* _Work task_
Report how many lines in the entries below hold the word "pode". Your answer is that number alone.

Transcribed page contents:
—————

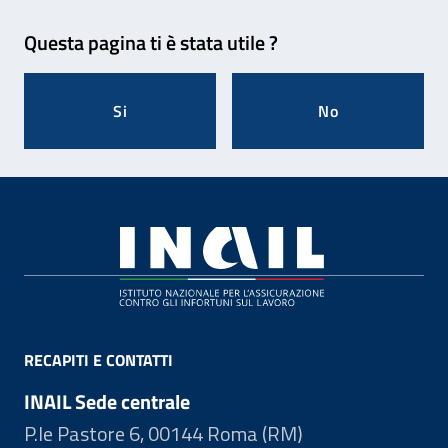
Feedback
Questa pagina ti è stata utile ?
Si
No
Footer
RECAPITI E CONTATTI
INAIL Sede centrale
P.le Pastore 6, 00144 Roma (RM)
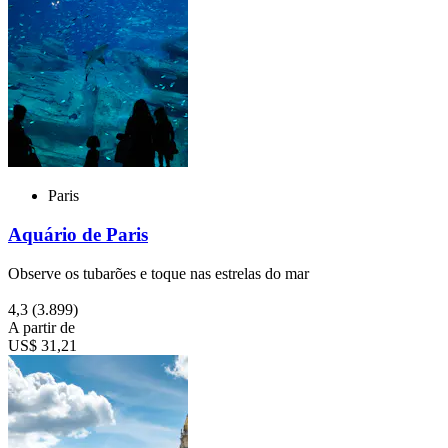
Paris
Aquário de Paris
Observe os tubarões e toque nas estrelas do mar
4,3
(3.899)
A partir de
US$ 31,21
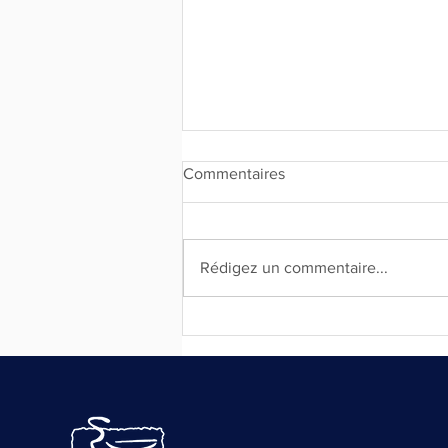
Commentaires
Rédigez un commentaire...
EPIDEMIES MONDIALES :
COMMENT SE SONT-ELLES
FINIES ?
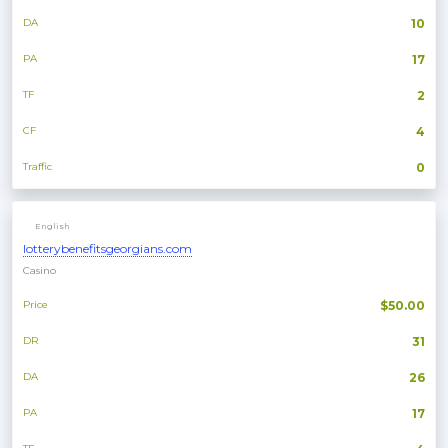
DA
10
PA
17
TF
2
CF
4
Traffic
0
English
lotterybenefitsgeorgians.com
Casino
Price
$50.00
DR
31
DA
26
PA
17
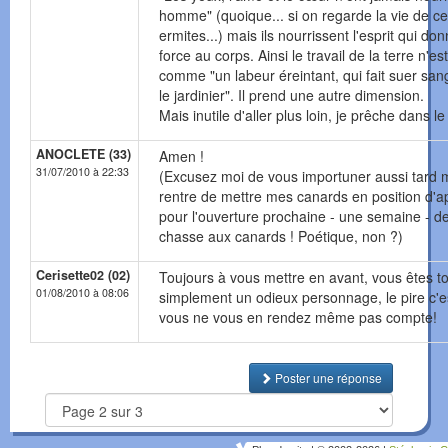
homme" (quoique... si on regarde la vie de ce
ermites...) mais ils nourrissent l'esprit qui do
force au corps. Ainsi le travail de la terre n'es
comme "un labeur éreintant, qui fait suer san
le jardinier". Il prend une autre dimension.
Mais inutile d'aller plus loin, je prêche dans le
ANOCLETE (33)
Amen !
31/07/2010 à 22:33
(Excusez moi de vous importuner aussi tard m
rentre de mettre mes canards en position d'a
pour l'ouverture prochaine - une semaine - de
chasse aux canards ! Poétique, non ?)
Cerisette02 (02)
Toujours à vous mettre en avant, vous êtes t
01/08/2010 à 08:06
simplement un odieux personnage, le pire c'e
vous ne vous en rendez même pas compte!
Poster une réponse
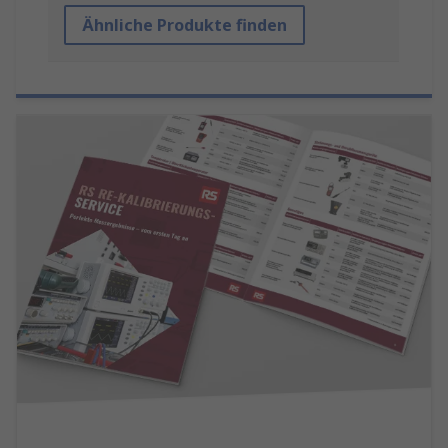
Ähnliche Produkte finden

—————

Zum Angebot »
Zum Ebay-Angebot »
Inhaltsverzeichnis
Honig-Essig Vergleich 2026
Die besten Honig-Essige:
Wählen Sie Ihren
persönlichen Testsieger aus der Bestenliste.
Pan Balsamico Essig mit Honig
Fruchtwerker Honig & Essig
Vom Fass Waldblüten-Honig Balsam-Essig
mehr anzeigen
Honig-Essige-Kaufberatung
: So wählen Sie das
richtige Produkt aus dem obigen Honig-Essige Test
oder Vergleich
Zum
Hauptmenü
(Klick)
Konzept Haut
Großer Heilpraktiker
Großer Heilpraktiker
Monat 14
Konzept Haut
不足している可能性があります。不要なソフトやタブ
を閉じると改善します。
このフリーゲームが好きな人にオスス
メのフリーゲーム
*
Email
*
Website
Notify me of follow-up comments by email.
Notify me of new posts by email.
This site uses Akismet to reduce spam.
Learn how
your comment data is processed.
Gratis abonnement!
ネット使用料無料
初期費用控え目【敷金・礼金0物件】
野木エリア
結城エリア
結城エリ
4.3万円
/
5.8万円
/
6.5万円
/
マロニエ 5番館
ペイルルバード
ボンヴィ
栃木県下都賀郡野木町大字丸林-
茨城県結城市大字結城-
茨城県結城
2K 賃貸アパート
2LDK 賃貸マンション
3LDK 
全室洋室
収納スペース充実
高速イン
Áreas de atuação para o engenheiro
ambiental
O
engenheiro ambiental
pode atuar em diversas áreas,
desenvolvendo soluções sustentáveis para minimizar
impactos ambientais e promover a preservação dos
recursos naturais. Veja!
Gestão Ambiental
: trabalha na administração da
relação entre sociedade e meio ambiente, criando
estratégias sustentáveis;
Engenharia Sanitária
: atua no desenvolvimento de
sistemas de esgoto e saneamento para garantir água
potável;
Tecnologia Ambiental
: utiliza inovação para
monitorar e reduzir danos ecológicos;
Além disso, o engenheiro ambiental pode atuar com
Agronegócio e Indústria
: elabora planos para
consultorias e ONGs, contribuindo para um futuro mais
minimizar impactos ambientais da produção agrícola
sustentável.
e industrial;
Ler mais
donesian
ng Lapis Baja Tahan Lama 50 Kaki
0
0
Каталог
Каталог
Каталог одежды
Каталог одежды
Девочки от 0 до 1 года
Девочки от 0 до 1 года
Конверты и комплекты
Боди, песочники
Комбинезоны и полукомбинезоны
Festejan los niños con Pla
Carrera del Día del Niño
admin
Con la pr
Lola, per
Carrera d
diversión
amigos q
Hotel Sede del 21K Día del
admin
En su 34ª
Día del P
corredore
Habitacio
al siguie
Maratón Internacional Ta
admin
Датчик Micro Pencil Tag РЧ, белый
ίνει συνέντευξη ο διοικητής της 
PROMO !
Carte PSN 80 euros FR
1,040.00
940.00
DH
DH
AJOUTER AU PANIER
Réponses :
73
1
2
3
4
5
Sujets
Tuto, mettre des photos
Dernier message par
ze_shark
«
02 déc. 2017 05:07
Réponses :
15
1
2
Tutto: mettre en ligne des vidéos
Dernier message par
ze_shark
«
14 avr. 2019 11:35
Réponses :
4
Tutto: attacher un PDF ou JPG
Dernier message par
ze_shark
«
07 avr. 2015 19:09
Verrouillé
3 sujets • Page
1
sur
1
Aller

—————

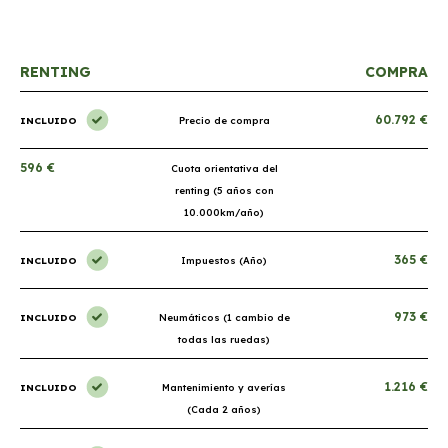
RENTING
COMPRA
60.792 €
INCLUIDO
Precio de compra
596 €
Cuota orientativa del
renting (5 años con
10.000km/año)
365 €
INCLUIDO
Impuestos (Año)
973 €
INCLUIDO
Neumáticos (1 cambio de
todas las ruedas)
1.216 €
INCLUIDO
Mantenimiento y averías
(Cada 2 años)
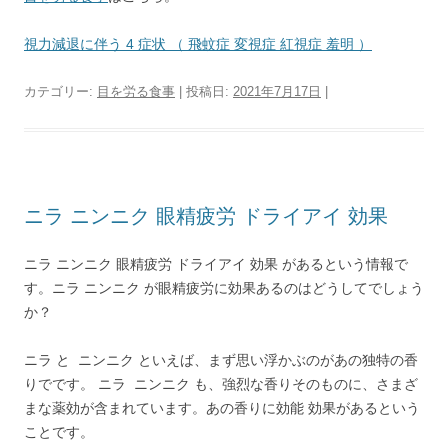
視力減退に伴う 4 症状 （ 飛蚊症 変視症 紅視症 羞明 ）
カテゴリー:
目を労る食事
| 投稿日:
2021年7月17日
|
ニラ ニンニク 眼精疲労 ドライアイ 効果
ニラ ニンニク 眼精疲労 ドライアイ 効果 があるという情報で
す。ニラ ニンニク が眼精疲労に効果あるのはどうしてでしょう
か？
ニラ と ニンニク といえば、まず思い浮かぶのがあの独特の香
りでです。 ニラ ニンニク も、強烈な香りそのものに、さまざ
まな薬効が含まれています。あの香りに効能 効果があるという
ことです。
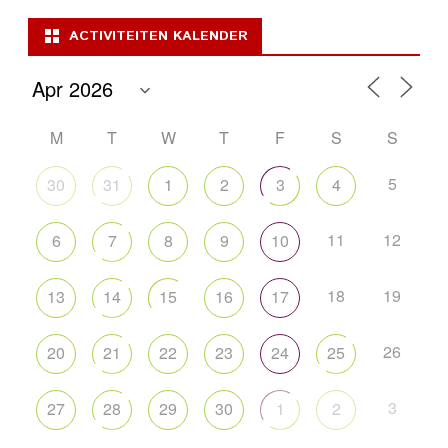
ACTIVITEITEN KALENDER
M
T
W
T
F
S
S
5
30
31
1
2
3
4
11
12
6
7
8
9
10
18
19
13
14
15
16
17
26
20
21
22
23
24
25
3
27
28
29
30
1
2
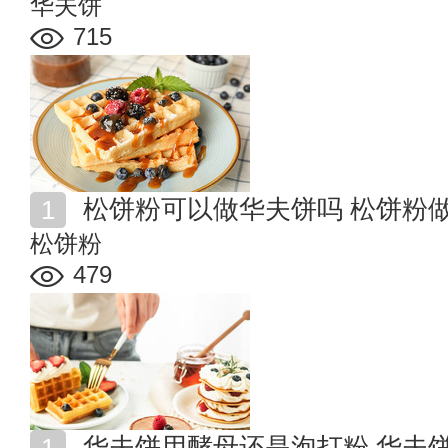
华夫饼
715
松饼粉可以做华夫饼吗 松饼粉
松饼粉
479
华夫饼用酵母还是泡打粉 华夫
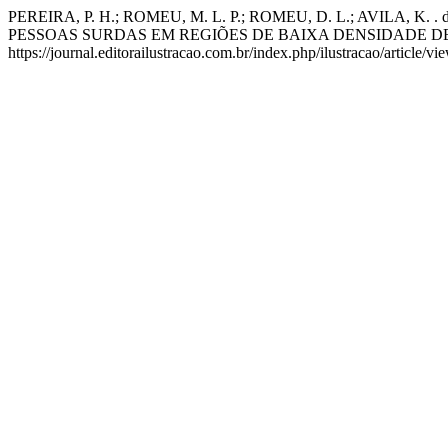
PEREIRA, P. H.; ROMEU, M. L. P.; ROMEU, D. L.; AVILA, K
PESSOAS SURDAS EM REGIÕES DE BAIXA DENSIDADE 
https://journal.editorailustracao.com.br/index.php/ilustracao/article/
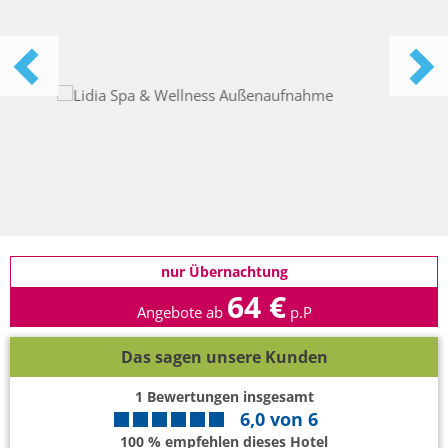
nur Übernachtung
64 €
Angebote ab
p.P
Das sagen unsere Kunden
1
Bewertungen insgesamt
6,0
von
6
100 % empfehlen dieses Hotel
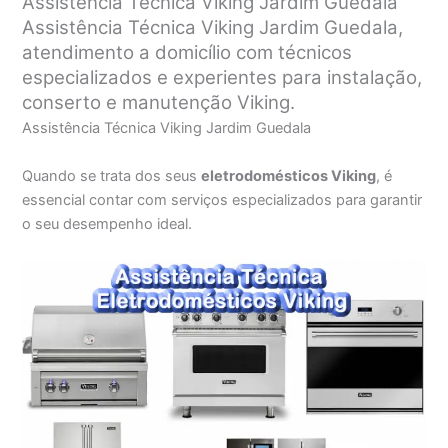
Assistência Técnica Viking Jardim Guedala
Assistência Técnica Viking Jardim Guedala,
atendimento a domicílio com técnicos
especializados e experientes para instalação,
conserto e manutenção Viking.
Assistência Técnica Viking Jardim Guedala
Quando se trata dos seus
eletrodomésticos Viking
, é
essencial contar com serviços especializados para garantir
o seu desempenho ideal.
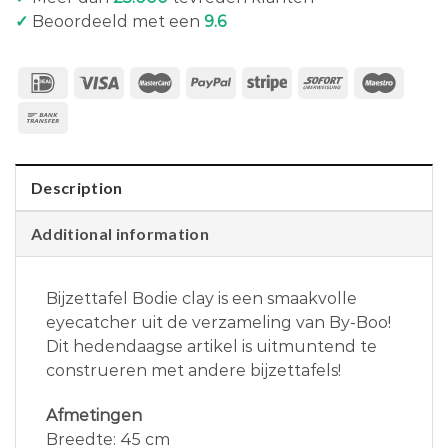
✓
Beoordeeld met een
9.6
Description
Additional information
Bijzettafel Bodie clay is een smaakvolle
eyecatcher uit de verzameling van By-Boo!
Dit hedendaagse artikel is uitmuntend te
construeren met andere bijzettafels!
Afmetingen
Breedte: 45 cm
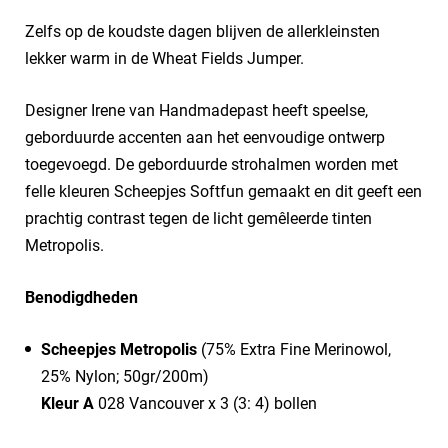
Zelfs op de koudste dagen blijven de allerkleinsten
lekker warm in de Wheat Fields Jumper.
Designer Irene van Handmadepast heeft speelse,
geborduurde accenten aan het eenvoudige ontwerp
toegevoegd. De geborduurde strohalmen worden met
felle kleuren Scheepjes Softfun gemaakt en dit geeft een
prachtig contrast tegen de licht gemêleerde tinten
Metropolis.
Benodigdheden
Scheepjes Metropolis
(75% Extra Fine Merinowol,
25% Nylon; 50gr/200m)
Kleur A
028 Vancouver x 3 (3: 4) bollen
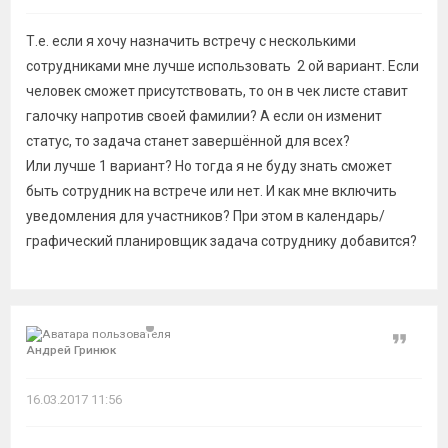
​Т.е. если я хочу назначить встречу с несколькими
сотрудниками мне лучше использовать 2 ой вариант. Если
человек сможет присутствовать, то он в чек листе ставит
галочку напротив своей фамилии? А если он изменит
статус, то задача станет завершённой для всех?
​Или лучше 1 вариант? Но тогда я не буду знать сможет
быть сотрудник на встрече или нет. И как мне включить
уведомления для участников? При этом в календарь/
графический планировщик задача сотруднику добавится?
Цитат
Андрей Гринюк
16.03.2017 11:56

—————

* _Solution to this problem_
2